Thursday, March 26, 2015




Snake Charmer


She loved the way the snake curled around her V-neck sweater, his hard diamondback pattern shifting in the sun. It was unseasonably hot for early November, and she could smell its animalistic odour, like her own sweat. She liked the way it felt, slick as oil, its firm sliding muscles, tense and locked now, ready to spring – to strike.
    During the year the townsfolk had a picnic and contest to see how many diamondbacks they could pull out of the ground. There were prizes for the heaviest snake, the longest snake, the first one caught and the last one caught.
    Georgia won first prize for the smallest snake, naming him Flush.

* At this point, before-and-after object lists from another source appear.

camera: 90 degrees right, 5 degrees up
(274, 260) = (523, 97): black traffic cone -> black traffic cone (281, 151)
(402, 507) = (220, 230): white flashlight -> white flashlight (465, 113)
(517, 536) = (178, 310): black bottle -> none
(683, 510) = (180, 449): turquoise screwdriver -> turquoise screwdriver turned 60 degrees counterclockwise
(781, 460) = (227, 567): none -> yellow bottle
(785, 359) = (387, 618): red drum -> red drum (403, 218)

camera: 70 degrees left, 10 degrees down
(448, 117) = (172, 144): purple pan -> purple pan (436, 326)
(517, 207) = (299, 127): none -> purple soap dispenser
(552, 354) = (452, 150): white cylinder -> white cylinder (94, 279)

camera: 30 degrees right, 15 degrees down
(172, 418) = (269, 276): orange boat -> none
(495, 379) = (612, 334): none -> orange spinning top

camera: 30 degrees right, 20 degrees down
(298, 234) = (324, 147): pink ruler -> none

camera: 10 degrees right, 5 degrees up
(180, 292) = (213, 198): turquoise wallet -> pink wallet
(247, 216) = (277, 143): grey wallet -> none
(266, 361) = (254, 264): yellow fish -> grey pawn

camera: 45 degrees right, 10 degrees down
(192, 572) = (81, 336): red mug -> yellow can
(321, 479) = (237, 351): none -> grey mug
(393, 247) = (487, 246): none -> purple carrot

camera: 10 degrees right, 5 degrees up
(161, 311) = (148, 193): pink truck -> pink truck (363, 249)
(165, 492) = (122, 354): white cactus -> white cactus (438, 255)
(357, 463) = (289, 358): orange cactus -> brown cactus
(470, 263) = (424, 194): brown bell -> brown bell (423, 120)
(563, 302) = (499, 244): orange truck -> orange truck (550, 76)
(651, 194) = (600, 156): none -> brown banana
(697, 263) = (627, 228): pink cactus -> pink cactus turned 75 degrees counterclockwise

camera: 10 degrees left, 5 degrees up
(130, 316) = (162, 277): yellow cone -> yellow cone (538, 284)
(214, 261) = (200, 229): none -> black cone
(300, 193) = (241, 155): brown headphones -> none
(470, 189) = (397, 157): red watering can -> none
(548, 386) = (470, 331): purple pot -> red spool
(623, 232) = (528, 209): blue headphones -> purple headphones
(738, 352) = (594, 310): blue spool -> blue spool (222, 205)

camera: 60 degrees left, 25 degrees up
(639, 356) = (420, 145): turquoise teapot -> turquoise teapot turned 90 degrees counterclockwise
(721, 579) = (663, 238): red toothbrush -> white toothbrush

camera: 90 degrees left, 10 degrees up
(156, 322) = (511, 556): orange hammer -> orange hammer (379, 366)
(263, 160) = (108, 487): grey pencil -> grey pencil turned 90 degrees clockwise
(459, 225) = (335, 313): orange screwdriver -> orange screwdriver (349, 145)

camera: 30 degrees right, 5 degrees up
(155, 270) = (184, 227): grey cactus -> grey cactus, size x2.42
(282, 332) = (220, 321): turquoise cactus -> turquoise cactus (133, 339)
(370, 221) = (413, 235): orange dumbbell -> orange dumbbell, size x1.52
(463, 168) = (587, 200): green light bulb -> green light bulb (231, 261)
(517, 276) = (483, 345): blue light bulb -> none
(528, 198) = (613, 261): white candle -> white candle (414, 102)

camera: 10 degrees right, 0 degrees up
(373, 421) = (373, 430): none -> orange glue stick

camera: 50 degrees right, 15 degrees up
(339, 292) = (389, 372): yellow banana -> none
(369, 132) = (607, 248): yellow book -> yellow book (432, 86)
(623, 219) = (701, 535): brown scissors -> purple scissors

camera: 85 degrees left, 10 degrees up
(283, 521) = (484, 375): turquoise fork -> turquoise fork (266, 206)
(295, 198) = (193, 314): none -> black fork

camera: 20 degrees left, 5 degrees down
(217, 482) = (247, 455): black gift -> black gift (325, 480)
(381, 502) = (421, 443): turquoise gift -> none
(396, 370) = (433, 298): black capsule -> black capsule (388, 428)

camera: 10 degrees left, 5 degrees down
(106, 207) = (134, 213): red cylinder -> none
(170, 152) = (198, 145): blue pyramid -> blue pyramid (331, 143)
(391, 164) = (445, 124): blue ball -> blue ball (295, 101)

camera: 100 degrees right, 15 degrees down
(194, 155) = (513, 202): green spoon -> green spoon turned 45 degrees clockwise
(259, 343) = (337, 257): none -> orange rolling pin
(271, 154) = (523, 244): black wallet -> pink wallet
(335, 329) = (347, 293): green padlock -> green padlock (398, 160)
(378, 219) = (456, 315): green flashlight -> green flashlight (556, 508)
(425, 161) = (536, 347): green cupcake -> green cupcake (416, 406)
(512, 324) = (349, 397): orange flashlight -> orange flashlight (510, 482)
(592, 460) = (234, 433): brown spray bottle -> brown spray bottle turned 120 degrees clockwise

Flush was only twelve weeks old, so she started to train him and knew that later he would be entered into the pit. The “pit” as it was commonly called was a feast of snakes, all writhing, crawling, twisting over one another. The men bet on how many rats, mice and red meat each snake could eat. Usually it was Rattlesnake Queen who won every Saturday, consuming two rats and five mice, sometimes more.
    Georgia hoped that Flush would become the big boss in the pit, taking home the prize.
    However, weeks, months passed and still Flush remained small.
    Matlock, Georgia’s husband said, ‘You have to feed him some of those ghost rats, the white ones with pink feet. That’ll bulk him out.’
    Georgia opened the spring-hinged door at the top of the cage. She sat the rat on the door, letting it ratchet inwards. The rat plopped to her feet, her long pink tail ticking back and forth like a clock counter. Flush, coiled in the corner, a tiredness in his demeanour, rippled slightly. The rat sat upright and began cleaning her underbelly with rhythmic and graceful brushes.
    Georgia hissed at Flush. ‘Go boy, lunch!’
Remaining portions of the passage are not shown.